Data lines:
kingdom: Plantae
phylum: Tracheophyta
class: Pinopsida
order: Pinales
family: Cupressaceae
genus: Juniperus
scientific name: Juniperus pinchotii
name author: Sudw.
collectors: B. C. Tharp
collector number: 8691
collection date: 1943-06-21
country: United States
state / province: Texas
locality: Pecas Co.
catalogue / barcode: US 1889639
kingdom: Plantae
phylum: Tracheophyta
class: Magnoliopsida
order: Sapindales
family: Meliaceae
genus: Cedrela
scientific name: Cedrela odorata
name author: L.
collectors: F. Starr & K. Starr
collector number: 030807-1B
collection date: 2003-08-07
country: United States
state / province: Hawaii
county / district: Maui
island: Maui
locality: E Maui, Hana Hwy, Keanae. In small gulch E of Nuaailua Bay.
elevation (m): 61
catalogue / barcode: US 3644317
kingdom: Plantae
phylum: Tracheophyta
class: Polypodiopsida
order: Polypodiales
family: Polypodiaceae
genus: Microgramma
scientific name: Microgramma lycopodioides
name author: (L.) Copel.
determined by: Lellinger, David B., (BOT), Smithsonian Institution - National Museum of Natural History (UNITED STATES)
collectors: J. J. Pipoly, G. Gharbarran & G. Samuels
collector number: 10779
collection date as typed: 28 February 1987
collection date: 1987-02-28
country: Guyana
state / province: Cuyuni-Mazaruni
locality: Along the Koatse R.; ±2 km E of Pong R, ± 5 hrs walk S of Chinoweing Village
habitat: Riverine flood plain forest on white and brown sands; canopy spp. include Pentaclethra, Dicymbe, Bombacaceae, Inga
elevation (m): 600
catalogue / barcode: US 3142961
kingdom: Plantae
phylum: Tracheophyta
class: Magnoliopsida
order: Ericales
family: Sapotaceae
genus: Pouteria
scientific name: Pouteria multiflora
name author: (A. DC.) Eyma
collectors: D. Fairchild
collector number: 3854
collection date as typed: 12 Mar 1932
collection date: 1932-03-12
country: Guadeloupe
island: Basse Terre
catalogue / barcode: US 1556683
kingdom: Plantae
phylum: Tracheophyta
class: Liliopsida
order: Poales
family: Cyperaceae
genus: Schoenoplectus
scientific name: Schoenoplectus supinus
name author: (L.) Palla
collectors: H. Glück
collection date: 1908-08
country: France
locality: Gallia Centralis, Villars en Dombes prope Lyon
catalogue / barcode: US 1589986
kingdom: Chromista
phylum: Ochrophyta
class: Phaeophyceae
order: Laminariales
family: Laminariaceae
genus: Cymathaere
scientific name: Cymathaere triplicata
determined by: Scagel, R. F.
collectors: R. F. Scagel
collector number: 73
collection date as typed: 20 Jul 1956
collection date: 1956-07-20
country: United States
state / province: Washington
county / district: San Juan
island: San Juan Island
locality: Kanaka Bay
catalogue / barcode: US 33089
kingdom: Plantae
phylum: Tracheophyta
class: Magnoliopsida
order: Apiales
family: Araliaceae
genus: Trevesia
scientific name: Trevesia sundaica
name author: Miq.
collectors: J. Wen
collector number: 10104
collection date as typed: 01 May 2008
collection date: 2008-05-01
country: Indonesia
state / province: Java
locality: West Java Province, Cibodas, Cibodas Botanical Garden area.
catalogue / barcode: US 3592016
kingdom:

**TASK BRIEF**
Write out every line of the records above, character for character, with nothing added, dropped, or changed.

**TASK OUTPUT**
kingdom: Plantae
phylum: Tracheophyta
class: Pinopsida
order: Pinales
family: Cupressaceae
genus: Juniperus
scientific name: Juniperus pinchotii
name author: Sudw.
collectors: B. C. Tharp
collector number: 8691
collection date: 1943-06-21
country: United States
state / province: Texas
locality: Pecas Co.
catalogue / barcode: US 1889639
kingdom: Plantae
phylum: Tracheophyta
class: Magnoliopsida
order: Sapindales
family: Meliaceae
genus: Cedrela
scientific name: Cedrela odorata
name author: L.
collectors: F. Starr & K. Starr
collector number: 030807-1B
collection date: 2003-08-07
country: United States
state / province: Hawaii
county / district: Maui
island: Maui
locality: E Maui, Hana Hwy, Keanae. In small gulch E of Nuaailua Bay.
elevation (m): 61
catalogue / barcode: US 3644317
kingdom: Plantae
phylum: Tracheophyta
class: Polypodiopsida
order: Polypodiales
family: Polypodiaceae
genus: Microgramma
scientific name: Microgramma lycopodioides
name author: (L.) Copel.
determined by: Lellinger, David B., (BOT), Smithsonian Institution - National Museum of Natural History (UNITED STATES)
collectors: J. J. Pipoly, G. Gharbarran & G. Samuels
collector number: 10779
collection date as typed: 28 February 1987
collection date: 1987-02-28
country: Guyana
state / province: Cuyuni-Mazaruni
locality: Along the Koatse R.; ±2 km E of Pong R, ± 5 hrs walk S of Chinoweing Village
habitat: Riverine flood plain forest on white and brown sands; canopy spp. include Pentaclethra, Dicymbe, Bombacaceae, Inga
elevation (m): 600
catalogue / barcode: US 3142961
kingdom: Plantae
phylum: Tracheophyta
class: Magnoliopsida
order: Ericales
family: Sapotaceae
genus: Pouteria
scientific name: Pouteria multiflora
name author: (A. DC.) Eyma
collectors: D. Fairchild
collector number: 3854
collection date as typed: 12 Mar 1932
collection date: 1932-03-12
country: Guadeloupe
island: Basse Terre
catalogue / barcode: US 1556683
kingdom: Plantae
phylum: Tracheophyta
class: Liliopsida
order: Poales
family: Cyperaceae
genus: Schoenoplectus
scientific name: Schoenoplectus supinus
name author: (L.) Palla
collectors: H. Glück
collection date: 1908-08
country: France
locality: Gallia Centralis, Villars en Dombes prope Lyon
catalogue / barcode: US 1589986
kingdom: Chromista
phylum: Ochrophyta
class: Phaeophyceae
order: Laminariales
family: Laminariaceae
genus: Cymathaere
scientific name: Cymathaere triplicata
determined by: Scagel, R. F.
collectors: R. F. Scagel
collector number: 73
collection date as typed: 20 Jul 1956
collection date: 1956-07-20
country: United States
state / province: Washington
county / district: San Juan
island: San Juan Island
locality: Kanaka Bay
catalogue / barcode: US 33089
kingdom: Plantae
phylum: Tracheophyta
class: Magnoliopsida
order: Apiales
family: Araliaceae
genus: Trevesia
scientific name: Trevesia sundaica
name author: Miq.
collectors: J. Wen
collector number: 10104
collection date as typed: 01 May 2008
collection date: 2008-05-01
country: Indonesia
state / province: Java
locality: West Java Province, Cibodas, Cibodas Botanical Garden area.
catalogue / barcode: US 3592016
kingdom:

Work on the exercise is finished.